I po raz pierwszy Reda





limomanka - Sob Kwi 05, 2014 21:07

My mamy problem z ignorowaniem. Masza pięknie reagowała na odwracanie się tyłem i przestaje już skakać na ludzia, jak tylko go zobaczy. Ale wymyśliła, że lepsze efekty (czyli zwrócenie uwagi na pieska) daje gryzienie po nogach. Czasem od razu się rzuca na stopy. Nauczona jest już komendy siad, waruj i spokój, ładnie chodzi na smyczy - w ogóle się cywilizuje. I wychodzi już z wieku, w którym wszystko ją rozpraszało, ale kiedy wpada w szał gryzienia po stopach na nic nie zważa :roll:
Lavi - Sob Kwi 05, 2014 22:39

wilczek777, dla mnie wybór między pembrokiem a cardiganem był prosty - cardigany mi się nie podobają aż tak jak pembroki i są bardziej charakterne :D
wilczek777 - Nie Kwi 06, 2014 12:56

rudziak o jakie cudne małe... Ta plamiasta łapka :serducho:

limomanka gryzienie praktycznie zawsze daje efekt - bo noga się ruszy, bo człowiek się odezwie. Może warto spróbować ją od razu do siadu sprowadzić w witaniu? Niech goście podchodząc dają smaczek za siad przed nimi (najpierw trzymajcie ją na smyczy bo zanim ogarnie to i tak swoje zrobi). Wtedy można wprowadzić komendę witaj się i wtedy będzie głaskanie etc. Ten moment siadu daje chwilę dla "mózgu" i pies ma szansę się wyciszyć.

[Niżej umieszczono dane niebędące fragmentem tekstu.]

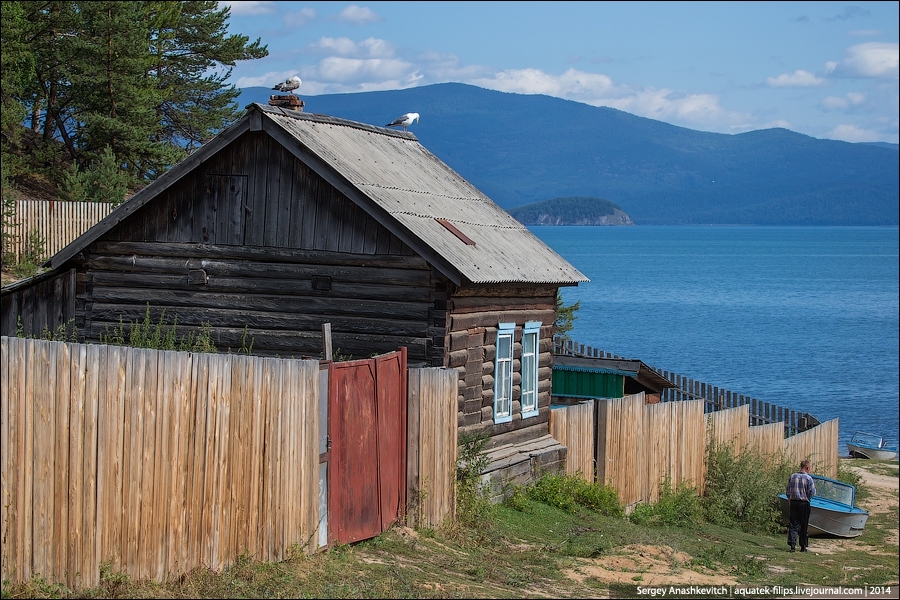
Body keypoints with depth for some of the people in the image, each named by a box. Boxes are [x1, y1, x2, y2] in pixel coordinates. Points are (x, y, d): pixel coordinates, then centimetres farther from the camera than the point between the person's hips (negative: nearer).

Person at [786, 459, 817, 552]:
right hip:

My tak uczymy, że Nes siedzi i czeka (w tym czasie często robimy kontrolę) i dopiero po chwili (gość nie patrzy i nie reaguje na psa tylko gada z nami) zwalniamy i pozwalamy się witać.

Lavi mi właśnie wygląd jakoś na żadną stronę nie przeważa a charakter... Bardzo się przekonałam, że to kwestia osobnicza i tak :D

FILM!!!
https://www.youtube.com/w...eature=youtu.be

Pućka - Pon Kwi 07, 2014 20:09

No i nie będzie pieska z tej hodowli.. :(

TŻ dzwonił dziś do innej hodowli, też całkiem sensownej, jedziemy do nich w czwartek. Mają jednego wolnego pieska:)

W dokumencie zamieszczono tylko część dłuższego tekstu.